What is a preferred or chosen name?
A preferred or chosen name is a name that you commonly use that is different from your legal name. It is what you want to be called, not what other people prefer to call you.
While we use the phrase “preferred name”, for many people, this is not just a preference: it is the only name they use and it is essential to their identity. It is especially important for transgender and non-binary students whose university experience and wellbeing are negatively impacted when their preferred or chosen name is not used. Read more about names and their impact at UBC.
If the option is available to you, having a name legally changed is the best way to avoid confusion and ensure that someone is consistently addressed using the name that best reflects how they want to be known on campus and beyond. You can apply to change your legal name through the government of British Columbia.
Update your preferred or chosen name
Inappropriate use of a preferred or chosen name such as attempts to avoid a legal obligation via misrepresentation, or the use of inappropriate language, will result in the denial and/or reversal of the request and can be disciplined through either Academic or Non-Academic Misconduct.
The earlier you update your preferred or chosen name, the more likely you will experience the consistent use of your preferred or chosen first name by professors, TAs, Enrolment Services Advisors, Academic Advisors, etc.
- Log in to the Student Services Centre (SSC).
- Select “Contact Summary” from Personal Info.
- Select the “Name” tab, where you will see examples of how your name will be used for UBC records.
- Update your “Preferred Name”.
You should do this even if you have provided your preferred or chosen name when applying to UBC.
Use of a preferred or chosen first name
Places where UBC uses a student’s preferred name
- Class lists
- UBCcard (if requested)
- Student Information System
- Student Information Services Centre (so staff can see your preferred or chosen name)
- Faculty Service Centre (so faculty can see your preferred or chosen name)
- Student Housing Online Service Centre
- UBC Recreation
- Counselling Services
- Student Health Services (except in places where MSP requires use of your legal name)
Students may still see their legal name in some online systems and communications due to the complexity of UBC’s information systems and the inability of some systems to share information. UBC is working to create a more unified experience that would only display legal given names when legally required.
Documents that require a legal name at UBC
- Official letters (including but not limited to: admission, enrolment, and award letters, student loans)
- Tax forms
- Diplomas and graduation book
- Residence contracts
Update your UBCcard
Your preferred or chosen name can be displayed in lieu of the legal name on your UBCcard.
- If needed, update your preferred name on the Student Services Centre (SSC). Please wait 48 hours for the change to appear on the system.
- Contact the UBC Access Desk in the UBC bookstore and request a card renewal with your preferred or chosen name.
There is no charge to get a new UBCcard with your preferred or chosen name on the card.

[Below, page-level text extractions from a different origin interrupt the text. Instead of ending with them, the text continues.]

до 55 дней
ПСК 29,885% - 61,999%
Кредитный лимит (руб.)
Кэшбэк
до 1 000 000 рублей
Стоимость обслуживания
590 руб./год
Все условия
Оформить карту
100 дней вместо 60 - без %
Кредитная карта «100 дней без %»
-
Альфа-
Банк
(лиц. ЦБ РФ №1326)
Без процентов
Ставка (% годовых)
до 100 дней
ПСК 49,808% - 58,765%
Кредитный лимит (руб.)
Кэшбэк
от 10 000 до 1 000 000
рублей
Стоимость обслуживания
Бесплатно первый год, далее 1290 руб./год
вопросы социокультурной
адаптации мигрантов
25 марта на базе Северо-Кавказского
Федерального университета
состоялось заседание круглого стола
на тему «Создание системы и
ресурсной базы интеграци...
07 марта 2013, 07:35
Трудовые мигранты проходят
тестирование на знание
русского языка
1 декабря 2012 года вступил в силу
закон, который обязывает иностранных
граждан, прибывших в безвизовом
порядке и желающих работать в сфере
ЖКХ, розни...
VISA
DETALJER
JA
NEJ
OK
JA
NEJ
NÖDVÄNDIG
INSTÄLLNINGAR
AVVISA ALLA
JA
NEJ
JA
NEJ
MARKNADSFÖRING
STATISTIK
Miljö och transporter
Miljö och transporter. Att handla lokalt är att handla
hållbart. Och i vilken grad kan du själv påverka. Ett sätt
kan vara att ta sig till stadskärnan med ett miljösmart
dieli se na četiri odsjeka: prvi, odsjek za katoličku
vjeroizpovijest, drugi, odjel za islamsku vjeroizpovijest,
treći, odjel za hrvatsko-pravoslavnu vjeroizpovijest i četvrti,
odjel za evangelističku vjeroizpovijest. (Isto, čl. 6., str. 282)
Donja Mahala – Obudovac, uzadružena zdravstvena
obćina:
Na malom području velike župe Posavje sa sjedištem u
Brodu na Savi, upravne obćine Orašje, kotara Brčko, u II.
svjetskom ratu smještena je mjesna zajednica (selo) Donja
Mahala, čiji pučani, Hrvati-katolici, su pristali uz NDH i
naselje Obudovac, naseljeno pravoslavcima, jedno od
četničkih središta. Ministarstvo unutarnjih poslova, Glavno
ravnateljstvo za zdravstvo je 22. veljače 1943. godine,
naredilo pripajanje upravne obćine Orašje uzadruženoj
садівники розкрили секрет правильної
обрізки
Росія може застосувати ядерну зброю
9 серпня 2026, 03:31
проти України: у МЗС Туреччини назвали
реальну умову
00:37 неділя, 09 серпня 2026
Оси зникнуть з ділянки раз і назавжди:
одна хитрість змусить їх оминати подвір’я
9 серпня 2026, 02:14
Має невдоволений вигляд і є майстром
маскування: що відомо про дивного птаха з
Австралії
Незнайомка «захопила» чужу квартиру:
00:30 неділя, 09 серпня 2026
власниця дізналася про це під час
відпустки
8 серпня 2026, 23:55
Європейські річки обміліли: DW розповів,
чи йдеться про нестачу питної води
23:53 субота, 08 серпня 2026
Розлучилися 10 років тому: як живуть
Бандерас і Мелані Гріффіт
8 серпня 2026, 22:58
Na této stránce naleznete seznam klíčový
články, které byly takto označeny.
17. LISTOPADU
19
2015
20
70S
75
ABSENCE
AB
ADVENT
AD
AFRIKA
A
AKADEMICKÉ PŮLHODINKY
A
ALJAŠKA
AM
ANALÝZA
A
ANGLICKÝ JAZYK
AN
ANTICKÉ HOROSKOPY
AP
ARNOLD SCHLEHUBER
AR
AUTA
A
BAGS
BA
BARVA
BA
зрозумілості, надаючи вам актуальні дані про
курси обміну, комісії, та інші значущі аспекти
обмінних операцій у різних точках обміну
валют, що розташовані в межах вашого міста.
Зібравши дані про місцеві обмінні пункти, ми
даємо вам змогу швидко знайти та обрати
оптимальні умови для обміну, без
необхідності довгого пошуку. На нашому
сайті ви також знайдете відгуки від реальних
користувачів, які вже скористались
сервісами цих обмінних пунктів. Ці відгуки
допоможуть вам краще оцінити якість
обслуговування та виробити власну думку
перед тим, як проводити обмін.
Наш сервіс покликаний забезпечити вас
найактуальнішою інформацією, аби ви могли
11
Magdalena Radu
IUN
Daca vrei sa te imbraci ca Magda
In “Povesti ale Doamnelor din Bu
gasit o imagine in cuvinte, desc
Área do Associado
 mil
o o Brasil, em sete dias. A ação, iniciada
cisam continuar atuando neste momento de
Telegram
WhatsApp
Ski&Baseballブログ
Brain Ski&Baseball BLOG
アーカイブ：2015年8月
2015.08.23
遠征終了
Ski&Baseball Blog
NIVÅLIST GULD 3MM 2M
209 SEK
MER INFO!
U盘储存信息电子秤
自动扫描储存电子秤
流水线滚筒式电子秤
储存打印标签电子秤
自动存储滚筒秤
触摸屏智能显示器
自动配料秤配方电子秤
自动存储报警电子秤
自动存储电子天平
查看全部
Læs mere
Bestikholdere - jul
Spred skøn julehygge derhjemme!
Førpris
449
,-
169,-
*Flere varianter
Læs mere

For more information go to UBC Access Desk.
Possible impact of using a preferred or chosen name
While UBC allows students to indicate their preferred or chosen name without changing their legal name, it’s important to think about the possible impact of this practice:
- Official documents are often used to verify one’s identity when applying for work, or additional education. Some employers, licensing bodies, or other educational institutions may question the use of a preferred or chosen name in daily or informal correspondence. This discrepancy happens when institutions rely on legal names to be used consistently.
- If someone is using a preferred or chosen name consistently, this may cause some confusion in situations where official documents have to be provided. For example, employers might be confused about a UBC student portfolio that uses a preferred or chosen name while the transcripts use a legal name.